Keynote at Ground Workshop

Chatbots, voice assistants, and robots – both programmable machines and social robots – had been used in learning for decades. At the GROUND 2025 Workshop on 30 June 2025, held as part of the IAS 2025 in Genoa, Italy, Prof. Dr. Oliver Bendel from the FHNW School of Business in Switzerland presented his own projects from the past 15 years. Some of his chatbots and voice assistants, such as GOODBOT, BESTBOT, and SPACE THEA, recognized user problems and responded appropriately. They demonstrated empathy and emotion. Pepper had been used as an educational application for children with diabetes, and Alpha Mini served as an educational tool in elementary schools. Chatbots for dead, endangered, and extinct languages such as @ve, @llegra, and kAIxo were designed to be integrated into learning environments for all age groups. In recent years, the technology philosopher and information systems expert primarily used GPT-based systems such as Social Robotics Girl and Digital Ethics Girl in his courses. These systems were capable of receiving and answering questions from multiple students simultaneously, even when the questions were asked in different languages.
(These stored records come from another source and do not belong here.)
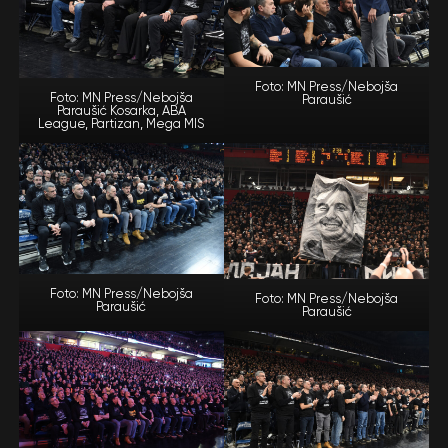
Foto: MN Press/Nebojša
Foto: MN Press/Nebojša
Paraušić
Paraušić Kosarka, ABA
League, Partizan, Mega MIS
Foto: MN Press/Nebojša
Foto: MN Press/Nebojša
Paraušić
Paraušić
Thanks to prompt engineering and retrieval-augmented generation (RAG), they became specialists in their respective domains. In his keynote “Robots, chatbots, and voice assistants in the classroom”, Oliver Bendel asked how chatbots, voice assistants, and social robots would be designed as adaptive systems for multi-user settings in the future. These capabilities were considered especially important in classroom environments (Photo: Giulia Pusceddu).